Shohei Shigematsu represented OMA (Office for Metropolitan Architecture, founded by Rem Koolhaus) and spoke about the firm’s work. One example was Milstein Hall at Cornell University in Ithaca, New York, which challenges our conceptions about floors, ceilings, and walls. He also attributed the rebirth of innovative and experimental modernism to the economic downturn of 2008. We are also seeing that trend here at WHA.

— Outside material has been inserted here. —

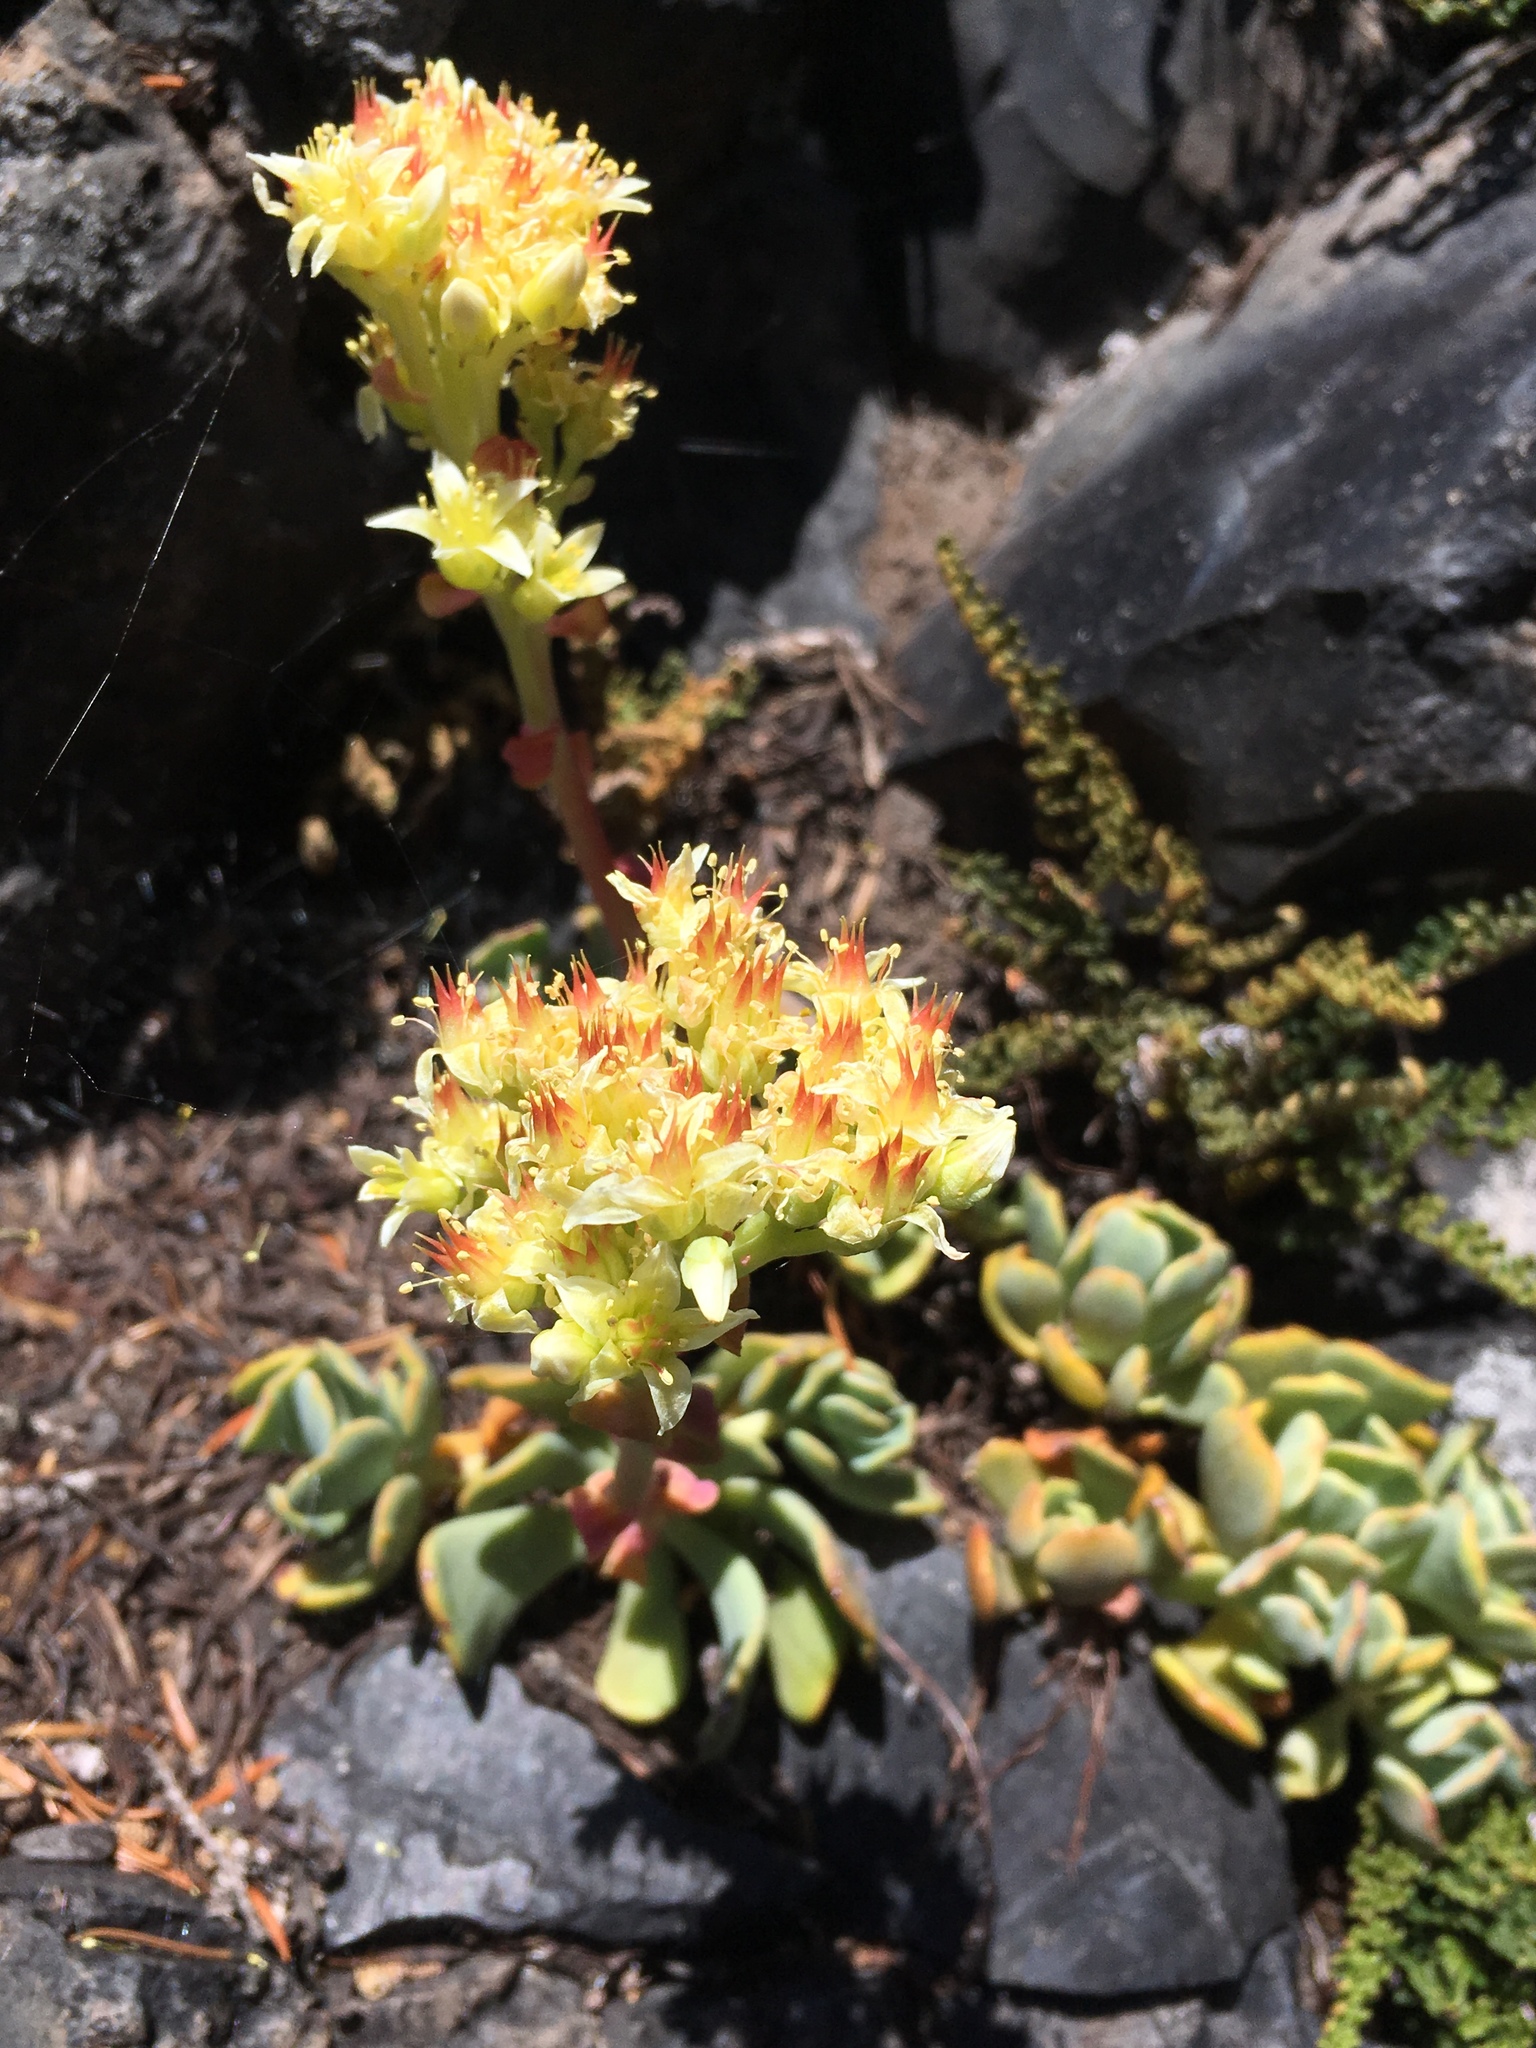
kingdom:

By many accounts, the highlight of the conference was a lecture by Sou Fujimoto, another Japanese architect who spoke about his childhood in the forests of Hokkaido and later, his education in Tokyo. Sou recognizes that the elements that create the forest and the city may be very different, but the emotions they create, are exactly the same. Pieces create protection and opportunity… inside and outside, brought together by blurred distinctions. His work was a clear and obvious extension of his life and lessons. Whereas, in far too many lectures, architectural esoterica becomes detached as it gives way to the trendy renderings and images that follow.
Sou’s outdoor/public restroom project is the most obvious and amusing example of his manipulations of comfort and vulnerability. With Fujimoto, it’s very clear how his upbringing and education inform his architecture.
Two years will be a long wait for the next Monterey Design Conference at Asilomar.
Mark your calendars now for October, 25th – 27th, 2019.